Richard E. McArdle (1899-1983)
8th Chief of the Forest Service, 1952-1962
Richard Edwin McArdle was born on February 25, 1899, in Lexington, Kentucky.
After serving with the American Expeditionary Forces in World War I, McArdle attended the University of Michigan where he received the B.S. and M.S. degrees in forestry in 1923 and 1924. Just after graduating, he began working for the Forest Service
as a silviculturist for the Pacific Northwest Forest and Range Experiment Station
in Portland, Oregon. McArdle took three years off beginning in 1927 to complete
his Ph.D., returning to Portland to the research station. He left the Forest Service
in 1934 to be the dean of the University of Idaho's School of Forestry. He then
returned to the Forest Service to be the director of a new forest and range experiment
station at Fort Collins, Colorado, then to another directorship at the Appalachian
(now Southeastern) Station in Asheville, North Carolina. He moved to the Washington
D.C. office in 1944, then served as chief of the Forest Service from July 1952 to
McArdle, being the first chief to hold a Ph.D. and to have been a researcher,
felt the need for a balanced management of the national forests. He also pushed
for long-range plans on the national forests and in the research branch. The Timber
Resource Review was published which evaluated the total timber resources in the
United States. The landmark Multiple Use-Sustained Yield Act of 1960 established
policy for the broad development and administration of the national forests in the
public interest. He was successful in increasing intensive management of the national
forests, as well as providing for reforestation of logged and other lands, curbing
mining and grazing abuses, and accelerating various recreation projects.
During his tenure, the Forest Service was assigned the management of seven
million acres of western plains lands, which they organized as national grasslands.

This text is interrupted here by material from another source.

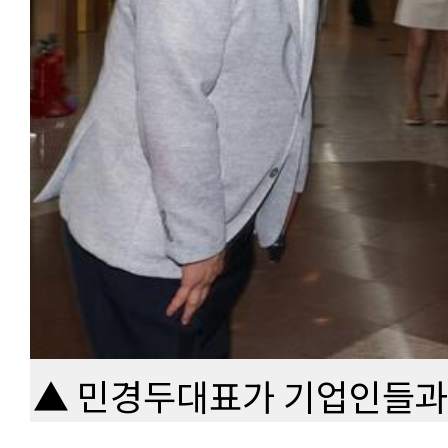
▲ 민경두대표가 기업인들과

McArdle was also instrumental in upgrading Forest Service personnel, hiring new
specialists to bring about intensive management, and to increase the professionalism
of employees. He improved relations with the timber industry by backing away from
earlier proposals to regulate timber harvesting practices on private lands.
Richard McArdle, President Dwight Eisenhower, and Montana Governor J. Hugo Aronson in Missoula, September 1954.

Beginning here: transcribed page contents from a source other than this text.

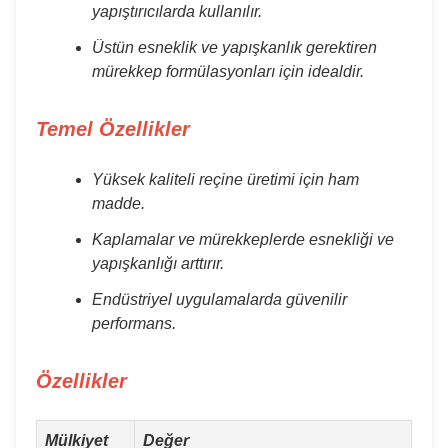
yapıştırıcılarda kullanılır.
Üstün esneklik ve yapışkanlık gerektiren
mürekkep formülasyonları için idealdir.
Temel Özellikler
Yüksek kaliteli reçine üretimi için ham
madde.
Kaplamalar ve mürekkeplerde esnekliği ve
yapışkanlığı arttırır.
Endüstriyel uygulamalarda güvenilir
performans.
Özellikler
Mülkiyet
Değer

"No other Chief of the Forest Service, with the possible exception of Gifford Pinchot, enjoyed a more devoted following of men and women in the ranks of the Service.
McArdle had the common touch, a capacity to remember names of his employees, and the great energy to constantly move among them. For those who worked under him, McArdle was a man bigger than life. As one young forester who began his career at the ranger district level under McArdle told me,
'McArdle was more like a God figure than anyone I have ever worked under. He could be counted on to hear your need and usually could do something about meeting it.'"

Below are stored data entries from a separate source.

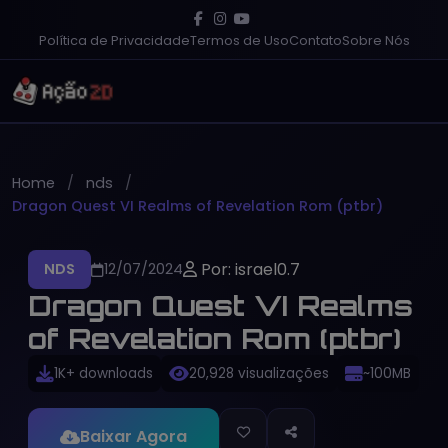
Política de Privacidade
Termos de Uso
Contato
Sobre Nós
Home
nds
Dragon Quest VI Realms of Revelation Rom (ptbr)
Por: israel0.7
NDS
12/07/2024
Dragon Quest VI Realms
of Revelation Rom (ptbr)
1K+ downloads
20,928 visualizações
~100MB
Baixar Agora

-Elwood R. Maunder, introduction to Dr. Richard E. McArdle: An Interview with the Former Chief, U.S. Forest Service, 1952-1962.
Richard E. McArdle wrote:
"Farm woodland and other small private forests hold the key to this Nation's
future timber supply. These lands, generally in poor condition, are the greatest
potential source of wood fiber. Producing more wood on these lands requires concerted
effort by state and federal foresters, forest industries, and the landowners."